The ZeroAccess rootkit isn’t the most well-known or closely watched piece of malware in recent history, but, as an extremely detailed new analysis of the program shows, it is a perfect example of the kind of sophisticated malware that attack crews are using to maintain persistent, silent access to compromised machines.

ZeroAccess is being used as a platform for installing other malicious software on infected PCs and is part of a scheme to install rogue AV programs and solicit payments for removal. The rootkit is a particularly nasty and intractable one, and has the ability inject itself into various device drivers and processes and sits at the lowest level of the software stack, according to an analysis of ZeroAccess by Giuseppe Bonfa of the InfoSec Institute. The massive four-part analysis of ZeroAccess takes the rootkit apart bit by bit and shows the tactics that it uses to infect new machines, maintain its persistence and stay out of sight.

“InfoSec Institute would classify ZeroAccess as a sophisticated,
advanced rootkit. It has 4 main components that we will reverse in great
detail in this series of articles. ZeroAccess is a compartmentalized
crimeware rootkit that serves as a platform for installing various
malicious programs onto victim computers. It also supports features to
make itself and the installed malicious programs impossible for
power-users to remove and very difficult security experts to
forensically analyze,” Bonfa wrote.

“At the conclusion of the analysis, we will trace the criminal origins
of the ZeroAccess rootkit. We will discover that the purpose of this
rootkit is to set up a stealthy, undetectable and un-removable platform
to deliver malicious software to victim computers. We will also see that
ZeroAccess is being currently used to deliver FakeAntivirus crimeware
applications that trick users into paying $70 to remove the ‘antivirus.’
It could be used to deliver any malicious application, such as one that
steals bank and credit card information in the future.”
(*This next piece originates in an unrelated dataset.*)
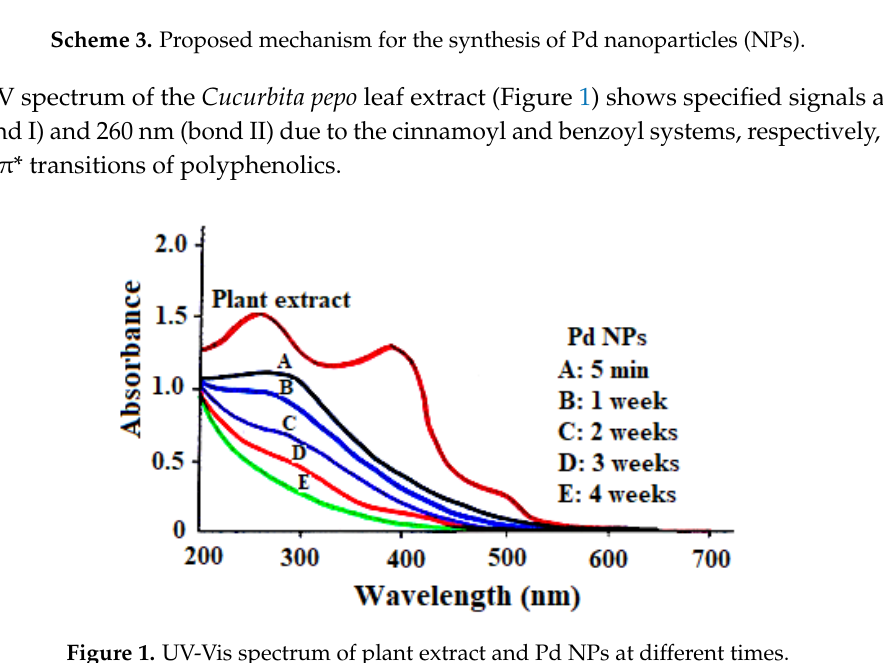
Figure 2. FT-IR spectrum of Pd NPs. The XRD pattern of synthesized Pd NPs (Figure 3) exhibited a crystalline structure for the sample with peaks at 40.13° (111), 46.4° (200) and 66.5° (220), which precisely pertain to the signals of Pd NPs as corroborated by previous reports [61].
One of the tricks ZeroAccess uses is some low-level API calls to partition new disk volumes that the user can’t see. The rootkit also does kernel-level monitoring of processes in both kernel and user-space and has the ability to evade most in-memory forensic tools, as well, maling analysis and reverse engineering difficult.
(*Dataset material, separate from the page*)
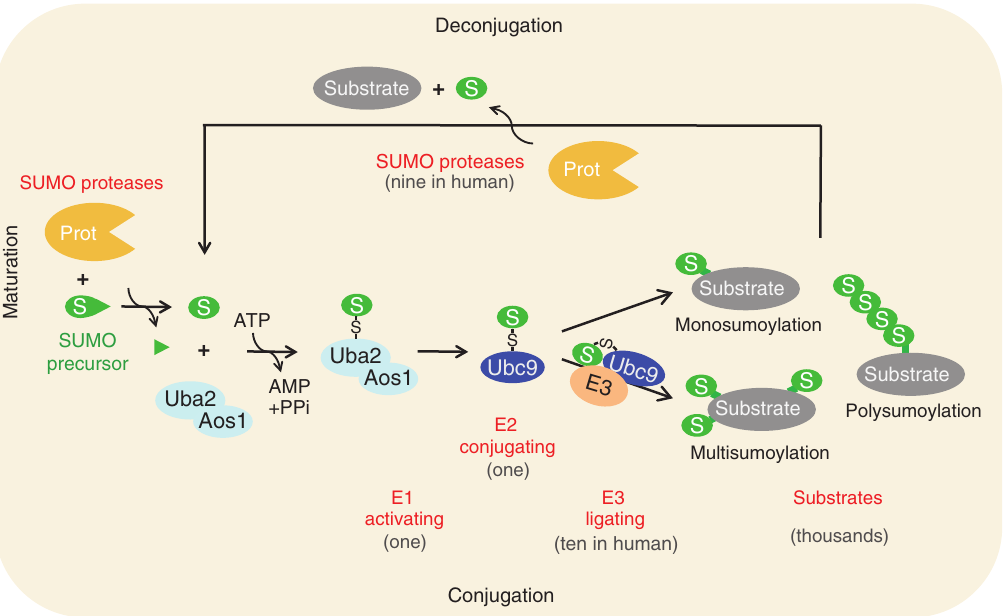
Figure 1: SUMO conjugation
The motive behind all of this stealthiness and clever engineering is, as one might expect, money. The ZeroAccess rootkit is being used as a platform for installing fake AV programs on infected machines as part of a campaign that demands victims pay a $70 fee to remove the unwanted software, Bonfa found. Many scareware or rogue AV programs are installed through either drive-by downloads or when users click on a dialog box on an infected Web site.

In the case of ZeroAccess, the rootkit uses a malicious DLL that starts a thread that eventually produces a couple of calls that communicate with a remote server and request the malicious code that installs the rogue AV software.

“We will discover that the purpose of this rootkit is to set up a
stealthy, undetectable and un-removable platform to deliver malicious
software to victim computers. We will also see that ZeroAccess is being
currently used to deliver FakeAntivirus crimeware applications that
trick users into paying $70 to remove the antivirus. It could be used to
delivery any malicious application, such as one that steals bank and
credit card information in the future,” Bonfa said in his analysis.

“This injected DLL serves the purpose of generating web redirections to
malicious websites that contain FakeAntivirus software. With fake AV software costing the victim anywhere from $30 to
$100, this is a lucrative earner for criminals.”

Indeed, rogue AV and scareware are absolute gold mines for the attackers on the other end. Many times, victims who pay the fee to allegedly remove the malware from their PCs find that the program either isn’t removed or that they are re-infected again quickly. These programs often are part of larger black hat SEO and SQL injection campaigns deployed by attack crews.